▶ [Excerpt to read]:
* * * *
Wednesday, October 22, 2008

How are dry eyes diagnosed?

If you suspect you have dry eyes on wearing contact lenses, you should make an appointment to see your eye doctor. Your historical information gives the most reliable clues to the diagnosis of dry eyes. A careful examination of all the eye tissues usually provides more documentation for making a diagnosis.

While assessing for CLIDE your doctor will document your comprehensive contact lens history. He will evaluate whether the lens has been worn daily or extended overnight. Your doctor may need to ensure that you are not sleeping in lenses approved for daily wear, as this can lead to CLIDE. Environment factor such as humidity, closer to heating or air conditioning duct may aggravate CLIDE.
* * * *
▶ [Data provided]:
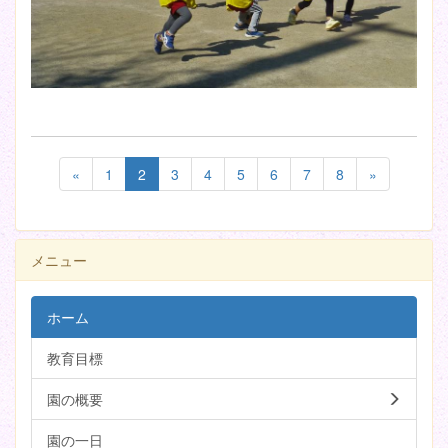
«
1
2
3
4
5
6
7
8
»
メニュー
ホーム
教育目標
園の概要
園の一日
* * * *
▶ [Description of the task]:
Please pick up the piece on diagnosing dry eyes in contact lens wearers after its final sentence and continue writing it.

▶ [Answer below]:
Your eyes may be examined using a special microscope called a slit lamp. The condition of the tear film (the layer of liquid) on your eyes is looked at, and the cornea (front of the eye) is checked to see if it has dried out, or has been damaged. Your doctor may also use different dyes to see if skin cells on the eye have worn away. The dye is put in your eye as an eye drop, and the dye will temporarily stain the eye where cells have worn away.

A test called the Schirmer test may also be carried out. A thin strip of filter paper is placed just inside the lower eyelid. After a few minutes, the paper is then removed to see how much liquid it has soaked up. Your doctor can then measure how dry your eyes are.